Monday, 23 August 2004

I rebuilt this site not just to redefine its look, but to learn how dynamic web sites are built. I'm going to spend the next few articles here explaining what happened during the site's construction and the interesting little things I learnt along the way.

At the end of 2003, you see, I decided it was time to pull back from some of financial and Japanese studies I was engaged in, and plug some time back into my main interest. Not taking over Vice City as some might believe, but software technology. I wrote down a list of things to do.

I spent many hours re-designing Intersect as Home; after the success and frustration of that exercise (that I will relate in a later article) in January 2004, I had to prepare myself for the next course on my technology menu.

I could hear a voice in my head. It said: Dude, it's the new millennium, look around, web sites have shopping carts and user preferences. Look at Home. The most interactive and dynamic element is a tiny graphic with your mail address on it. Sweeeet. Okay, time to level up.

Now, the truth is, I don't play games that much and I rarely play new games. You'll find me near the bargain bin next to the other poor saps, sometimes fighting over the last copy of System Shock 2. So I decided to scratch that and try again.

So I started sketching ideas for the new site layout. I had no desire for a site that drips so much content from every pixel it looks like an infected wound. I did consider dropping the article down like a piece of paper from a navigation bar across the top, but trying to pull that off in every browser would demand time. Style was not the point of this particular exercise and I certainly was not building the site to satisfy a masochistic reflex...

So it became a simple bar down the side with text on the right. Originally, the bar was going to be dark but that implied the articles would be against a bright background, and I don't like bright backgrounds. I also didn't want flashy graphics - Home has enough of that - but I knew I needed to get the logo right to represent the site.

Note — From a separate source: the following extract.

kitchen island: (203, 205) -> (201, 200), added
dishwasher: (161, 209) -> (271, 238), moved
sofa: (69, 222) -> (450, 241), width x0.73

It was not until I had chosen a name for the site, which finally came to me when I was trying out some domain name searches, that I came across the final logo design. After I had expended many dead trees scribbling attempt after attempt I was surprised at how comfortable I was with a pair of italicized letters. It was a good complement to the minimalist site design. Also I could bang it out in Powerpoint in two seconds, which sold it to me.

At the same time I was reading up on PHP and MySQL. My main resource was PHP and MySQL Web Development by Luke Welling and Laura Thomson. It was a bit basic in places - there were chapters explaining how a database works - but I didn't want anyone making assumptions about my knowledge of either PHP or MySQL. Probably not the ideal choice, but good enough for my purposes.

Let's flash back to real life for a second folks. At the same time I was planning to remove myself from Japan. This was no small hit on my mental resources. I had a pretty good idea that trying to get MySQL and PHP working on my PC was going to be one monstrous time pit, you know, the time no-one counts when they tell you open source saves money. I was unwilling to throw myself into that wholeheartedly amidst the great international transition. I pottered around with both MySQL and PHP during the spring of 2004, but it was only when we hit summer and I left my job that I felt I could do the web site work properly.

So far, I'm just setting the scene, providing mood. In the rest of the series, I will discuss in more detail MySQL, PHP and the longer-than-expected process of getting the site running for real.